The following is just a basic definition in Invariant Theory, which I copied from wikipedia
"Let $G$ be a group, and ${\displaystyle V}$ a finite-dimensional vector space over a field ${\displaystyle k}$ (which in classical invariant theory was usually assumed to be the complex numbers). A representation of ${\displaystyle G}$ in ${\displaystyle V}$ is a group homomorphism ${\displaystyle \pi :G\to GL(V)}$, which induces a group action of ${\displaystyle G}$ on ${\displaystyle V}$. If ${\displaystyle k[V]}$ is the space of polynomial functions on ${\displaystyle V}$, then the group action of ${\displaystyle G}$ on ${\displaystyle V}$ produces an action on ${\displaystyle k[V]}$ by the following formula:
${\displaystyle (g\cdot f)(x):=f(g^{-1}(x))\qquad \forall x\in V,g\in G,f\in k[V].} $"
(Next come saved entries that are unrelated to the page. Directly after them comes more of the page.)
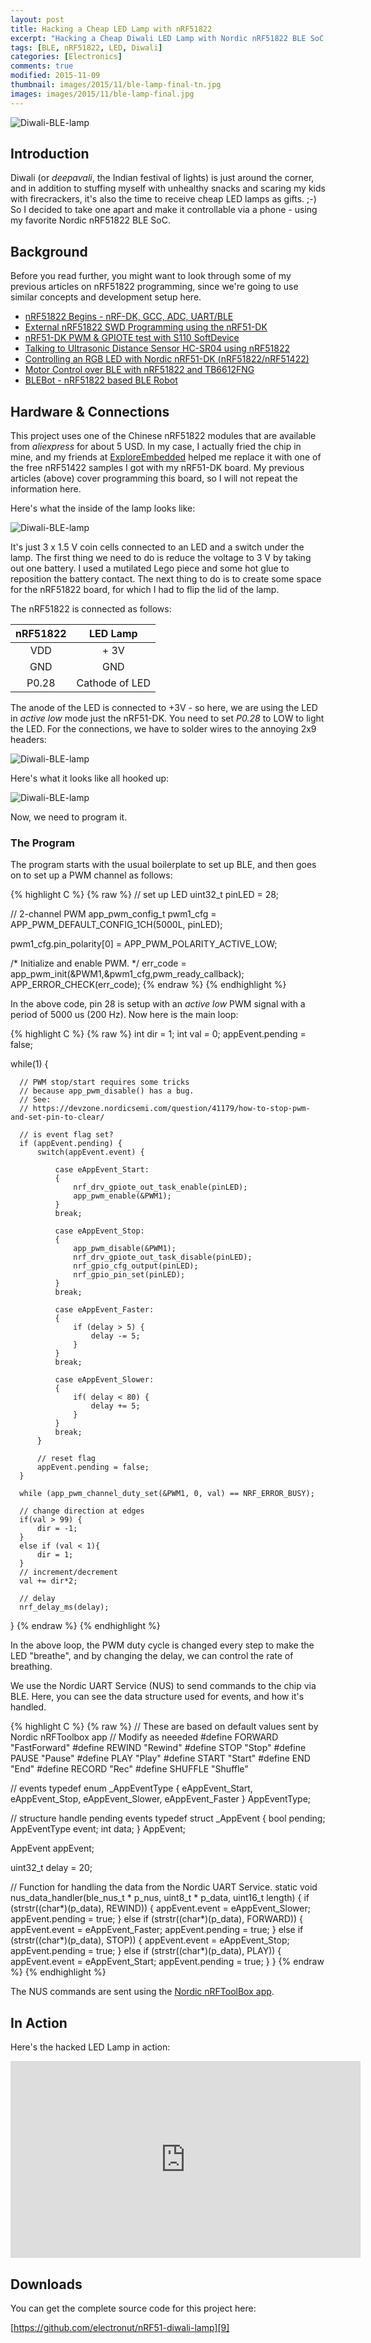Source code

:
 ```yaml
---
layout: post
title: Hacking a Cheap LED Lamp with nRF51822
excerpt: "Hacking a Cheap Diwali LED Lamp with Nordic nRF51822 BLE SoC and controlling it via a phone."
tags: [BLE, nRF51822, LED, Diwali]
categories: [Electronics]
comments: true
modified: 2015-11-09
thumbnail: images/2015/11/ble-lamp-final-tn.jpg
images: images/2015/11/ble-lamp-final.jpg
---
```


![Diwali-BLE-lamp](/images/2015/11/ble-lamp-final.jpg "Diwali BLE Lamp")

## Introduction

Diwali (or *deepavali*, the Indian festival of lights) is just around
the corner, and in addition to stuffing myself with unhealthy snacks
and scaring my kids with firecrackers, it's also the time to receive
cheap LED lamps as gifts. ;-) So I decided to take one apart and make
it controllable via a phone - using my favorite Nordic nRF51822 BLE
SoC.

## Background

Before you read further, you might want to look through some of my
previous articles on nRF51822 programming, since we're going to use
similar concepts and development setup here.

* [nRF51822 Begins - nRF-DK, GCC, ADC, UART/BLE][1]
* [External nRF51822 SWD Programming using the nRF51-DK][2]
* [nRF51-DK PWM & GPIOTE test with S110 SoftDevice][3]
* [Talking to Ultrasonic Distance Sensor HC-SR04 using nRF51822][4]
* [Controlling an RGB LED with Nordic nRF51-DK (nRF51822/nRF51422)][5]
* [Motor Control over BLE with nRF51822 and TB6612FNG][6]
* [BLEBot - nRF51822 based BLE Robot][7]

## Hardware & Connections

This project uses one of the Chinese nRF51822 modules that are
available from *aliexpress* for about 5 USD. In my case, I actually
fried the chip in mine, and my friends at [ExploreEmbedded][8]
helped me replace it with one of the free nRF51422 samples I got with
my nRF51-DK board. My previous articles (above) cover programming this
board, so I will not repeat the information here.

Here's what the inside of the lamp looks like:

![Diwali-BLE-lamp](/images/2015/11/ble-lamp-start.jpg "Diwali BLE Lamp")

It's just 3 x 1.5 V coin cells connected to an LED and a switch under
the lamp. The first thing we need to do is reduce the voltage to 3 V
by taking out one battery. I used a mutilated Lego piece and some hot
glue to reposition the battery contact. The next thing to do is to
create some space for the nRF51822 board, for which I had to flip the
lid of the lamp.

The nRF51822 is connected as follows:

|**nRF51822**|**LED Lamp**|
|:--------:|:--------:|
| VDD | + 3V |
| GND | GND |
| P0.28 | Cathode of LED |

The anode of the LED is connected to +3V - so here, we are using the LED
in *active low* mode just the nRF51-DK. You need to set *P0.28* to LOW
to light the LED. For the connections, we have to solder wires to the
annoying 2x9 headers:

![Diwali-BLE-lamp](/images/2015/11/ble-lamp-solder.jpg "Diwali BLE Lamp")

Here's what it looks like all hooked up:

![Diwali-BLE-lamp](/images/2015/11/ble-lamp-inside.jpg "Diwali BLE Lamp")

Now, we need to program it.

### The Program

The program starts with the usual boilerplate to set up BLE, and then
goes on to set up a PWM channel as follows:

{% highlight C %}
{% raw %}
  // set up LED
  uint32_t pinLED = 28;

  // 2-channel PWM
  app_pwm_config_t pwm1_cfg =
      APP_PWM_DEFAULT_CONFIG_1CH(5000L, pinLED);

  pwm1_cfg.pin_polarity[0] = APP_PWM_POLARITY_ACTIVE_LOW;

  /* Initialize and enable PWM. */
  err_code = app_pwm_init(&PWM1,&pwm1_cfg,pwm_ready_callback);
  APP_ERROR_CHECK(err_code);
{% endraw %}
{% endhighlight %}

In the above code, pin 28 is setup with an *active low* PWM signal
with a period of 5000 us (200 Hz). Now here is the main loop:

{% highlight C %}
{% raw %}
int dir = 1;
int val = 0;
appEvent.pending = false;

  while(1) {

      // PWM stop/start requires some tricks
      // because app_pwm_disable() has a bug.
      // See:
      // https://devzone.nordicsemi.com/question/41179/how-to-stop-pwm-and-set-pin-to-clear/

      // is event flag set?
      if (appEvent.pending) {
          switch(appEvent.event) {

              case eAppEvent_Start:
              {
                  nrf_drv_gpiote_out_task_enable(pinLED);
                  app_pwm_enable(&PWM1);
              }
              break;

              case eAppEvent_Stop:
              {
                  app_pwm_disable(&PWM1);
                  nrf_drv_gpiote_out_task_disable(pinLED);
                  nrf_gpio_cfg_output(pinLED);
                  nrf_gpio_pin_set(pinLED);
              }
              break;

              case eAppEvent_Faster:
              {
                  if (delay > 5) {
                      delay -= 5;
                  }
              }
              break;

              case eAppEvent_Slower:
              {
                  if( delay < 80) {
                      delay += 5;
                  }
              }
              break;
          }

          // reset flag
          appEvent.pending = false;
      }

      while (app_pwm_channel_duty_set(&PWM1, 0, val) == NRF_ERROR_BUSY);

      // change direction at edges
      if(val > 99) {
          dir = -1;
      }
      else if (val < 1){
          dir = 1;
      }
      // increment/decrement
      val += dir*2;

      // delay
      nrf_delay_ms(delay);
  }
{% endraw %}
{% endhighlight %}

In the above loop, the PWM duty cycle is changed every step to make the LED
"breathe", and by changing the delay, we can control the rate of breathing.

We use the Nordic UART Service (NUS) to send commands to the chip via
BLE. Here, you can see the data structure used for events, and how
it's handled.

{% highlight C %}
{% raw %}
// These are based on default values sent by Nordic nRFToolbox app
// Modify as neeeded
#define FORWARD "FastForward"
#define REWIND "Rewind"
#define STOP "Stop"
#define PAUSE "Pause"
#define PLAY "Play"
#define START "Start"
#define END "End"
#define RECORD "Rec"
#define SHUFFLE "Shuffle"


// events
typedef enum _AppEventType {
    eAppEvent_Start,
    eAppEvent_Stop,
    eAppEvent_Slower,
    eAppEvent_Faster
} AppEventType;


// structure handle pending events
typedef struct _AppEvent
{
    bool pending;
    AppEventType event;
    int data;
} AppEvent;

AppEvent appEvent;

uint32_t delay = 20;


// Function for handling the data from the Nordic UART Service.
static void nus_data_handler(ble_nus_t * p_nus, uint8_t * p_data,
                             uint16_t length)
{
    if (strstr((char*)(p_data), REWIND)) {
        appEvent.event = eAppEvent_Slower;
        appEvent.pending = true;
    }
    else if (strstr((char*)(p_data), FORWARD)) {
        appEvent.event = eAppEvent_Faster;
        appEvent.pending = true;
    }
    else if (strstr((char*)(p_data), STOP)) {
        appEvent.event = eAppEvent_Stop;
        appEvent.pending = true;
    }
    else if (strstr((char*)(p_data), PLAY)) {
        appEvent.event = eAppEvent_Start;
        appEvent.pending = true;
    }
}
{% endraw %}
{% endhighlight %}

The NUS commands are sent using the [Nordic nRFToolBox app][10].

## In Action

Here's the hacked LED Lamp in action:

<p>
<iframe width="560" height="315" src="https://www.youtube.com/embed/eMsqE3HZWcU" frameborder="0" allowfullscreen></iframe>
</p>

## Downloads

You can get the complete source code for this project here:

[https://github.com/electronut/nRF51-diwali-lamp][9]


[1]: http://electronut.in/nrf51-adc-test/
[2]: http://electronut.in/nrf51-dk-external-programming/
[3]: http://electronut.in/nrf51-pwm-test/
[4]: http://electronut.in/nrf51-hcsr04/
[5]: http://electronut.in/nrf51-rgb-led-test/
[6]: http://electronut.in/nrf51-TB6612FNG-test/
[7]: http://electronut.in/blebot/
[8]: http://exploreembedded.com/
[9]: https://github.com/electronut/nRF51-diwali-lamp
[10]: https://www.nordicsemi.com/eng/Products/nRFready-Demo-Apps/nRF-Toolbox-App
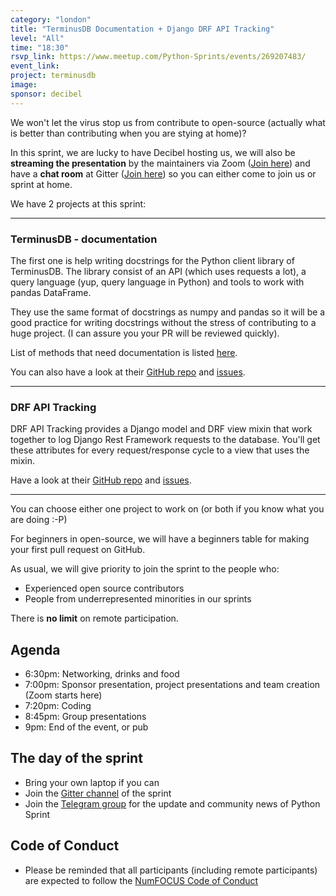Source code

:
```yaml
---
category: "london"
title: "TerminusDB Documentation + Django DRF API Tracking"
level: "All"
time: "18:30"
rsvp_link: https://www.meetup.com/Python-Sprints/events/269207483/
event_link:
project: terminusdb
image:
sponsor: decibel
---
```


We won't let the virus stop us from contribute to open-source (actually what is better than contributing when you are stying at home)?

In this sprint, we are lucky to have Decibel hosting us, we will also be **streaming the presentation** by the maintainers via Zoom ([Join here](https://zoom.us/j/882305838)) and have a **chat room** at Gitter ([Join here](https://gitter.im/py-sprints/sprint-2020-03-23)) so you can either come to join us or sprint at home.

We have 2 projects at this sprint:

--------------------

### TerminusDB - documentation

The first one is help writing docstrings for the Python client library of TerminusDB. The library consist of an API (which uses requests a lot), a query language (yup, query language in Python) and tools to work with pandas DataFrame.

They use the same format of docstrings as numpy and pandas so it will be a good practice for writing docstrings without the stress of contributing to a huge project. (I can assure you your PR will be reviewed quickly).

List of methods that need documentation is listed [here](https://github.com/terminusdb/documentation-sprint).

You can also have a look at their [GitHub repo](https://github.com/terminusdb/terminus-client-python) and [issues](https://github.com/terminusdb/terminus-client-python/issues).

--------------------

### DRF API Tracking

DRF API Tracking provides a Django model and DRF view mixin that work together to log Django Rest Framework requests to the database. You'll get these attributes for every request/response cycle to a view that uses the mixin.

Have a look at their [GitHub repo](https://github.com/lingster/drf-api-tracking) and [issues](https://github.com/lingster/drf-api-tracking/issues).

--------------------

You can choose either one project to work on (or both if you know what you are doing :-P)

For beginners in open-source, we will have a beginners table for making your first pull request on GitHub.

As usual, we will give priority to join the sprint to the people who:

- Experienced open source contributors
- People from underrepresented minorities in our sprints

There is **no limit** on remote participation.

Agenda
------

- 6:30pm: Networking, drinks and food
- 7:00pm: Sponsor presentation, project presentations and team creation (Zoom starts here)
- 7:20pm: Coding
- 8:45pm: Group presentations
- 9pm: End of the event, or pub


The day of the sprint
---------------------

- Bring your own laptop if you can
- Join the [Gitter channel](https://gitter.im/py-sprints/sprint-2020-03-23) of the sprint
- Join the [Telegram group](https://t.me/py_sprints) for the update and community news of Python Sprint

Code of Conduct
---------------

- Please be reminded that all participants (including remote participants) are expected to follow the [NumFOCUS Code of Conduct](https://numfocus.org/code-of-conduct)
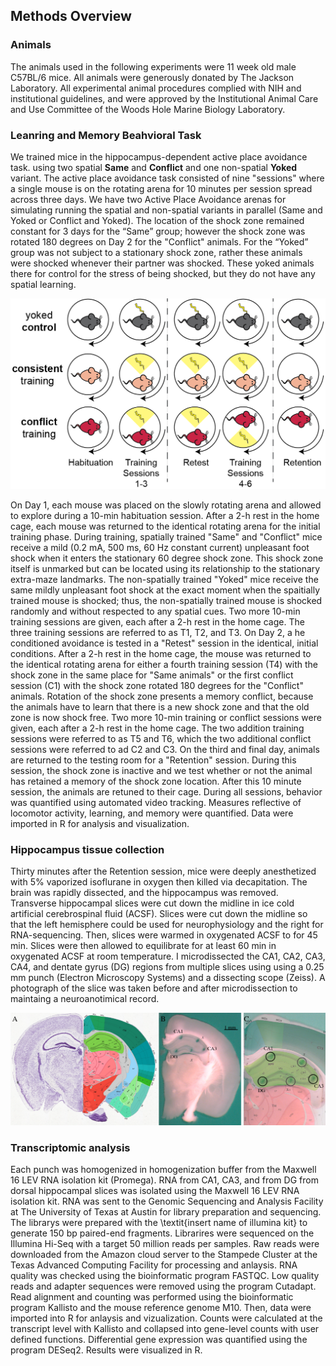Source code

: ## Methods Overview

### Animals
The animals used in the following experiments were 11 week old male C57BL/6 mice. All animals were generously donated by The Jackson Laboratory. All experimental animal procedures complied with NIH and institutional guidelines, and were approved by the Institutional Animal Care and Use Committee of the Woods Hole Marine Biology Laboratory.

### Leanring and Memory Beahvioral Task
We trained mice in the hippocampus-dependent active place avoidance task. using two spatial **Same** and **Conflict** and one non-spatial **Yoked** variant. The active place avoidance task consisted of nine "sessions" where a single mouse is on the rotating arena for 10 minutes per session spread across three days. We have two Active Place Avoidance arenas for simulating running the spatial and non-spatial variants in parallel (Same and Yoked or Conflict and Yoked). The location of the shock zone remained constant for 3 days for the “Same” group; however the shock zone was rotated 180 degrees on Day 2 for the "Conflict" animals. For the “Yoked” group was not subject to a stationary shock zone, rather these animals were shocked whenever their partner was shocked. These yoked animals there for control for the stress of being shocked, but they do not have any spatial learning.

![paradigm](../figures/schematics/APA-01.png "paradigm")

On Day 1, each mouse was placed on the slowly rotating arena and allowed to explore during a 10-min habituation session. After a 2-h rest in the home cage, each mouse was returned to the identical rotating arena for the initial training phase. During training, spatially trained "Same" and "Conflict" mice receive a mild (0.2 mA, 500 ms, 60 Hz constant current) unpleasant foot shock when it enters the stationary 60 degree shock zone. This shock zone itself is unmarked but can be located using its relationship to the stationary extra-maze landmarks. The non-spatially trained "Yoked" mice receive the same mildly unpleasant foot shock at the exact moment when the spaitially trained mouse is shocked; thus, the non-spatially trained mouse is shocked randomly and without respected to any spatial cues. Two more 10-min training sessions are given, each after a 2-h rest in the home cage. The three training sessions are referred to as T1, T2, and T3. On Day 2, a he conditioned avoidance is tested in a "Retest" session in the identical, initial conditions. After a 2-h rest in the home cage, the mouse was returned to the identical rotating arena for either a fourth training session (T4) with the shock zone in the same place for "Same animals" or the first conflict session (C1) with the shock zone rotated 180 degrees for the "Conflict" animals. Rotation of the shock zone presents a memory conflict, because the animals have to learn that there is a new shock zone and that the old zone is now shock free. Two more 10-min training or conflict sessions were given, each after a 2-h rest in the home cage. The two addition training sessions were referred to as T5 and T6, which the two additional conflict sessions were referred to ad C2 and C3. On the third and final day, animals are returned to the testing room for a "Retention" session. During this session, the shock zone is inactive and we test whether or not the animal has retained a memory of the shock zone location. After this 10 minute session, the animals are retuned to their cage. During all sessions, behavior was quantified using automated video tracking. Measures reflective of locomotor activity, learning, and memory were quantified. Data were imported in R for analysis and visualization.

### Hippocampus tissue collection

Thirty minutes after the Retention session, mice were deeply anesthetized with 5% vaporized isoflurane in oxygen then killed via decapitation. The brain was rapidly dissected, and the hippocampus was removed. Transverse hippocampal slices were cut down the midline in ice cold artificial cerebrospinal fluid (ACSF). Slices were cut down the midline so that the left hemisphere could be used for neurophysiology and the right for RNA-sequencing. Then, slices were warmed in oxygenated ACSF to for 45 min. Slices were then allowed to equilibrate for at least 60 min in oxygenated ACSF at room temperature. I microdissected the CA1, CA2, CA3, CA4, and dentate gyrus (DG) regions from multiple slices using  using a 0.25 mm punch (Electron Microscopy Systems) and a dissecting scope (Zeiss). A photograph of the slice was taken before and after microdissection to maintaing a neuroanotimical record. 

![paradigm](../figures/schematics/allenslicephoto-01.png "allen brain and slice photo")

### Transcriptomic analysis 

Each punch was homogenized in homogenization buffer from the Maxwell 16 LEV RNA isolation kit (Promega). RNA from CA1, CA3, and from DG from dorsal hippocampal slices was isolated using the Maxwell 16 LEV RNA isolation kit. RNA was sent to the Genomic Sequencing and Analysis Facility at The University of Texas at Austin for library preparation and sequencing. The librarys were prepared with the \textit{insert name of illumina kit} to generate 150 bp paired-end fragments. Librarires were sequenced on the Illumina Hi-Seq with a target 50 million reads per samples. Raw reads were downloaded from the Amazon cloud server to the Stampede Cluster at the Texas Advanced Computing Facility for processing and anlaysis. RNA quality was checked using the bioinformatic program FASTQC. Low quality reads and adapter sequences were removed using the program Cutadapt. Read alignment and counting was performed using the bioinformatic program Kallisto  and the mouse reference genome M10. Then, data were imported into R for anlaysis and vizualization. Counts were calculated at the transcript level with Kallisto and collapsed into gene-level counts with user defined functions. Differential gene expression was quantified using the program DESeq2. Results were visualized in R.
I did not quite understand the group action at the end. I mean, we need to prove $((gh)\cdot f)(x)=g\cdot (h\cdot f)(x)\qquad \forall x\in V,g,h\in G,f\in k[V]$
I have two ways to understand the right hand side:
1) $g\cdot (h\cdot f)(x)=g\cdot f(h^{-1}(x))=f(g^{-1}h^{-1}x)$
2) $g\cdot (h\cdot f)(x)= (h\cdot f)(g^{-1}x)=f(h^{-1}g^{-1}x)$
Of course, to make this a group action, the second way is correct. However, I want to ask how can one just look at $g\cdot (h\cdot f)(x)$ and tell which way is correct? In fact, I think the first way is more rational as we need to compute $h\cdot f$ first.
Thank you in advance
$ g \cdot (h \cdot f) (x) $ is by definition the evaluation of $ g \cdot (h \cdot f) $ on $ x $ .
This function is of the form $ g \cdot m $ for $ m = h \cdot f $, thus by definition it evaluation on $ x $ is $ m(g^{-1}x) $ .
This is the evaluation of $ h \cdot f $ on $ g^{-1} x $ which is by definition $ f(h^{-1} (g^{-1}x)) =f (h^{-1}g^{-1}x) $ .
So there is only one way to evaluate this, the other one is a common mistake.